Stored data entries

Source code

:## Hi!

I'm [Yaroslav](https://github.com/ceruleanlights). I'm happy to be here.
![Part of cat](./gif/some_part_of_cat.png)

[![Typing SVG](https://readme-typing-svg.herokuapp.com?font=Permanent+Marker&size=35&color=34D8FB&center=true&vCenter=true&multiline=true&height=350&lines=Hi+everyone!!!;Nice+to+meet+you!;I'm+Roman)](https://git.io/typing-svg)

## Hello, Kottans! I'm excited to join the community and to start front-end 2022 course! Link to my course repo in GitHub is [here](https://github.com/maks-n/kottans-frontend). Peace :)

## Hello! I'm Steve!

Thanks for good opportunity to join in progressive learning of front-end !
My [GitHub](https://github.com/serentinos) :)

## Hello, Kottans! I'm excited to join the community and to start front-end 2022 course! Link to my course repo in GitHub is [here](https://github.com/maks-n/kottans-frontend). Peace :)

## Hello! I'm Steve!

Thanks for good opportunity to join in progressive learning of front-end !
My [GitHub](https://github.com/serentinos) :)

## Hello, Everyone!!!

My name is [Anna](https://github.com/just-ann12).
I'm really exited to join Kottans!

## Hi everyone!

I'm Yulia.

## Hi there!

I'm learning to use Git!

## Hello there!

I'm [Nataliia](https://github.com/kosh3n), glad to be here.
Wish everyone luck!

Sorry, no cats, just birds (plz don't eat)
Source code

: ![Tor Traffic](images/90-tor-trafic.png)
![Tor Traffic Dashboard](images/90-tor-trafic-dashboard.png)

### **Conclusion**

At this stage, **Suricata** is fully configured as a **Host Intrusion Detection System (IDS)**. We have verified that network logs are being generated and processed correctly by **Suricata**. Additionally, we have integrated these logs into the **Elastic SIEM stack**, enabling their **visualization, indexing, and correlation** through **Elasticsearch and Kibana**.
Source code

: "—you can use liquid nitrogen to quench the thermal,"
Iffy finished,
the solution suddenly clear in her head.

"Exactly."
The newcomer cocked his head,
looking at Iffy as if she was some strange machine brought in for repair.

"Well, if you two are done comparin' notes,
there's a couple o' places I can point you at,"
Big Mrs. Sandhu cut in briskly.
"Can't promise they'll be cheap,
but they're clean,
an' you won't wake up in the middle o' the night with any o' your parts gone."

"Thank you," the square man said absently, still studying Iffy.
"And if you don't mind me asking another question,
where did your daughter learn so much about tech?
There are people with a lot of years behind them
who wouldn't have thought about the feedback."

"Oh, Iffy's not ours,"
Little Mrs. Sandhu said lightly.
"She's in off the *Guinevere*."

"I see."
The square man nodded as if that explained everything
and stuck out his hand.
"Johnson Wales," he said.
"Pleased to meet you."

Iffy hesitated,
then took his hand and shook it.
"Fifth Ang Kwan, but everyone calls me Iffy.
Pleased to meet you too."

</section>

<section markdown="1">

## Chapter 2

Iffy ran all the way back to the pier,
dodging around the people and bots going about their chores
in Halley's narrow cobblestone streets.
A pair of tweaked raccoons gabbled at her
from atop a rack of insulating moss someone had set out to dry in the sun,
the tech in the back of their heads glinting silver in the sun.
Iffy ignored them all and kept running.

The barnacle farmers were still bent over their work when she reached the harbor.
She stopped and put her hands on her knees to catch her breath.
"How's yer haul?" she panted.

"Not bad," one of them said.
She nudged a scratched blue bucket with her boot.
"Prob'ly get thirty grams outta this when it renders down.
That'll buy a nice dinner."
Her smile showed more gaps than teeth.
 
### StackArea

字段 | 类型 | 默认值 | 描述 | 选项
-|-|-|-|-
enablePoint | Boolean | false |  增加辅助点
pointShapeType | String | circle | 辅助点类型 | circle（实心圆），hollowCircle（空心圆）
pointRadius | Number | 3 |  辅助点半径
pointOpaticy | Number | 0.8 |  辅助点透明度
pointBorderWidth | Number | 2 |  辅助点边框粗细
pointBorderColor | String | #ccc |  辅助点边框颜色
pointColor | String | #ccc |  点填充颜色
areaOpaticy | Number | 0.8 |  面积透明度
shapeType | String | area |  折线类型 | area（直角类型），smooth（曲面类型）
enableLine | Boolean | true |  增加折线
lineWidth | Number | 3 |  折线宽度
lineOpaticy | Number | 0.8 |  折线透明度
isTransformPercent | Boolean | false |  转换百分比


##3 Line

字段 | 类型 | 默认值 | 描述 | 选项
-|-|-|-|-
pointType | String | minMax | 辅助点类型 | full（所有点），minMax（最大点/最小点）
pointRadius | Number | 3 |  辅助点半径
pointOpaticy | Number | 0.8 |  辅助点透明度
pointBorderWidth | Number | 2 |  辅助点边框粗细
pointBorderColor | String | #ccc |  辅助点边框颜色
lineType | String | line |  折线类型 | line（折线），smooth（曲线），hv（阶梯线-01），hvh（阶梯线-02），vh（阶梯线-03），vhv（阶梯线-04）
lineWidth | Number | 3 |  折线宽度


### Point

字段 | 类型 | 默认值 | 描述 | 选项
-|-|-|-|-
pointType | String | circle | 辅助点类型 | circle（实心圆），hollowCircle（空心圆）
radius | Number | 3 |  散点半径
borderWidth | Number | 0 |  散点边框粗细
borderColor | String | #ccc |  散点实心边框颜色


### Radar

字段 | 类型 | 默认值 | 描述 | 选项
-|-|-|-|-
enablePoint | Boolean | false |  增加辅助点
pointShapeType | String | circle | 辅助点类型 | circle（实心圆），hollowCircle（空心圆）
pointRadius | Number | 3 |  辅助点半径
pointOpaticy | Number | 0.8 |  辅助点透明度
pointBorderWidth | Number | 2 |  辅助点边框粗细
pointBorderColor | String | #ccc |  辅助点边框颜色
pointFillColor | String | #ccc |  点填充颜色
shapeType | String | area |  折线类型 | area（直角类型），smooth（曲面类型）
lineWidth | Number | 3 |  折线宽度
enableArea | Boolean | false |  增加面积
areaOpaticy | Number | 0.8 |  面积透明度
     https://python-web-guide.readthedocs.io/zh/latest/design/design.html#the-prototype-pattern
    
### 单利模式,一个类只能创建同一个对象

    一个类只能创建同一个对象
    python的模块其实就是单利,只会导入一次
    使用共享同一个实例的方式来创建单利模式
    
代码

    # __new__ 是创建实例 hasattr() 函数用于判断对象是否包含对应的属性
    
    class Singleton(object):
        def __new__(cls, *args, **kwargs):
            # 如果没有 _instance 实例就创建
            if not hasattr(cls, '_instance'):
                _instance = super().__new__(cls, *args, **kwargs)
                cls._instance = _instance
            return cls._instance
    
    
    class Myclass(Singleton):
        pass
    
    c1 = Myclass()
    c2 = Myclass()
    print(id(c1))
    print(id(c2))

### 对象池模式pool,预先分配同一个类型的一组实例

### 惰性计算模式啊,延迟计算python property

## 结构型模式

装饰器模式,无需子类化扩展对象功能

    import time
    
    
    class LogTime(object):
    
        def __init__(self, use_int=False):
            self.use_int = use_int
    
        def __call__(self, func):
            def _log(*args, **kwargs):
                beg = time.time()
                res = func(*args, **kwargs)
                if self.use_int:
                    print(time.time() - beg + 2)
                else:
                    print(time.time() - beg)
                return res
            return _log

REQUEST => Can you rewrite all of the items, putting "chance" in place of "opportunity" and keeping everything else the same?

RESPONSE TO THE TASK =>
Source code

:## Hi!

I'm [Yaroslav](https://github.com/ceruleanlights). I'm happy to be here.
![Part of cat](./gif/some_part_of_cat.png)

[![Typing SVG](https://readme-typing-svg.herokuapp.com?font=Permanent+Marker&size=35&color=34D8FB&center=true&vCenter=true&multiline=true&height=350&lines=Hi+everyone!!!;Nice+to+meet+you!;I'm+Roman)](https://git.io/typing-svg)

## Hello, Kottans! I'm excited to join the community and to start front-end 2022 course! Link to my course repo in GitHub is [here](https://github.com/maks-n/kottans-frontend). Peace :)

## Hello! I'm Steve!

Thanks for good chance to join in progressive learning of front-end !
My [GitHub](https://github.com/serentinos) :)

## Hello, Kottans! I'm excited to join the community and to start front-end 2022 course! Link to my course repo in GitHub is [here](https://github.com/maks-n/kottans-frontend). Peace :)

## Hello! I'm Steve!

Thanks for good chance to join in progressive learning of front-end !
My [GitHub](https://github.com/serentinos) :)

## Hello, Everyone!!!

My name is [Anna](https://github.com/just-ann12).
I'm really exited to join Kottans!

## Hi everyone!

I'm Yulia.

## Hi there!

I'm learning to use Git!

## Hello there!

I'm [Nataliia](https://github.com/kosh3n), glad to be here.
Wish everyone luck!

Sorry, no cats, just birds (plz don't eat)
Source code

: ![Tor Traffic](images/90-tor-trafic.png)
![Tor Traffic Dashboard](images/90-tor-trafic-dashboard.png)

### **Conclusion**

At this stage, **Suricata** is fully configured as a **Host Intrusion Detection System (IDS)**. We have verified that network logs are being generated and processed correctly by **Suricata**. Additionally, we have integrated these logs into the **Elastic SIEM stack**, enabling their **visualization, indexing, and correlation** through **Elasticsearch and Kibana**.
Source code

: "—you can use liquid nitrogen to quench the thermal,"
Iffy finished,
the solution suddenly clear in her head.

"Exactly."
The newcomer cocked his head,
looking at Iffy as if she was some strange machine brought in for repair.

"Well, if you two are done comparin' notes,
there's a couple o' places I can point you at,"
Big Mrs. Sandhu cut in briskly.
"Can't promise they'll be cheap,
but they're clean,
an' you won't wake up in the middle o' the night with any o' your parts gone."

"Thank you," the square man said absently, still studying Iffy.
"And if you don't mind me asking another question,
where did your daughter learn so much about tech?
There are people with a lot of years behind them
who wouldn't have thought about the feedback."

"Oh, Iffy's not ours,"
Little Mrs. Sandhu said lightly.
"She's in off the *Guinevere*."

"I see."
The square man nodded as if that explained everything
and stuck out his hand.
"Johnson Wales," he said.
"Pleased to meet you."

Iffy hesitated,
then took his hand and shook it.
"Fifth Ang Kwan, but everyone calls me Iffy.
Pleased to meet you too."

</section>

<section markdown="1">

## Chapter 2

Iffy ran all the way back to the pier,
dodging around the people and bots going about their chores
in Halley's narrow cobblestone streets.
A pair of tweaked raccoons gabbled at her
from atop a rack of insulating moss someone had set out to dry in the sun,
the tech in the back of their heads glinting silver in the sun.
Iffy ignored them all and kept running.

The barnacle farmers were still bent over their work when she reached the harbor.
She stopped and put her hands on her knees to catch her breath.
"How's yer haul?" she panted.

"Not bad," one of them said.
She nudged a scratched blue bucket with her boot.
"Prob'ly get thirty grams outta this when it renders down.
That'll buy a nice dinner."
Her smile showed more gaps than teeth.
 
### StackArea

字段 | 类型 | 默认值 | 描述 | 选项
-|-|-|-|-
enablePoint | Boolean | false |  增加辅助点
pointShapeType | String | circle | 辅助点类型 | circle（实心圆），hollowCircle（空心圆）
pointRadius | Number | 3 |  辅助点半径
pointOpaticy | Number | 0.8 |  辅助点透明度
pointBorderWidth | Number | 2 |  辅助点边框粗细
pointBorderColor | String | #ccc |  辅助点边框颜色
pointColor | String | #ccc |  点填充颜色
areaOpaticy | Number | 0.8 |  面积透明度
shapeType | String | area |  折线类型 | area（直角类型），smooth（曲面类型）
enableLine | Boolean | true |  增加折线
lineWidth | Number | 3 |  折线宽度
lineOpaticy | Number | 0.8 |  折线透明度
isTransformPercent | Boolean | false |  转换百分比


##3 Line

字段 | 类型 | 默认值 | 描述 | 选项
-|-|-|-|-
pointType | String | minMax | 辅助点类型 | full（所有点），minMax（最大点/最小点）
pointRadius | Number | 3 |  辅助点半径
pointOpaticy | Number | 0.8 |  辅助点透明度
pointBorderWidth | Number | 2 |  辅助点边框粗细
pointBorderColor | String | #ccc |  辅助点边框颜色
lineType | String | line |  折线类型 | line（折线），smooth（曲线），hv（阶梯线-01），hvh（阶梯线-02），vh（阶梯线-03），vhv（阶梯线-04）
lineWidth | Number | 3 |  折线宽度


### Point

字段 | 类型 | 默认值 | 描述 | 选项
-|-|-|-|-
pointType | String | circle | 辅助点类型 | circle（实心圆），hollowCircle（空心圆）
radius | Number | 3 |  散点半径
borderWidth | Number | 0 |  散点边框粗细
borderColor | String | #ccc |  散点实心边框颜色


### Radar

字段 | 类型 | 默认值 | 描述 | 选项
-|-|-|-|-
enablePoint | Boolean | false |  增加辅助点
pointShapeType | String | circle | 辅助点类型 | circle（实心圆），hollowCircle（空心圆）
pointRadius | Number | 3 |  辅助点半径
pointOpaticy | Number | 0.8 |  辅助点透明度
pointBorderWidth | Number | 2 |  辅助点边框粗细
pointBorderColor | String | #ccc |  辅助点边框颜色
pointFillColor | String | #ccc |  点填充颜色
shapeType | String | area |  折线类型 | area（直角类型），smooth（曲面类型）
lineWidth | Number | 3 |  折线宽度
enableArea | Boolean | false |  增加面积
areaOpaticy | Number | 0.8 |  面积透明度
     https://python-web-guide.readthedocs.io/zh/latest/design/design.html#the-prototype-pattern
    
### 单利模式,一个类只能创建同一个对象

    一个类只能创建同一个对象
    python的模块其实就是单利,只会导入一次
    使用共享同一个实例的方式来创建单利模式
    
代码

    # __new__ 是创建实例 hasattr() 函数用于判断对象是否包含对应的属性
    
    class Singleton(object):
        def __new__(cls, *args, **kwargs):
            # 如果没有 _instance 实例就创建
            if not hasattr(cls, '_instance'):
                _instance = super().__new__(cls, *args, **kwargs)
                cls._instance = _instance
            return cls._instance
    
    
    class Myclass(Singleton):
        pass
    
    c1 = Myclass()
    c2 = Myclass()
    print(id(c1))
    print(id(c2))

### 对象池模式pool,预先分配同一个类型的一组实例

### 惰性计算模式啊,延迟计算python property

## 结构型模式

装饰器模式,无需子类化扩展对象功能

    import time
    
    
    class LogTime(object):
    
        def __init__(self, use_int=False):
            self.use_int = use_int
    
        def __call__(self, func):
            def _log(*args, **kwargs):
                beg = time.time()
                res = func(*args, **kwargs)
                if self.use_int:
                    print(time.time() - beg + 2)
                else:
                    print(time.time() - beg)
                return res
            return _log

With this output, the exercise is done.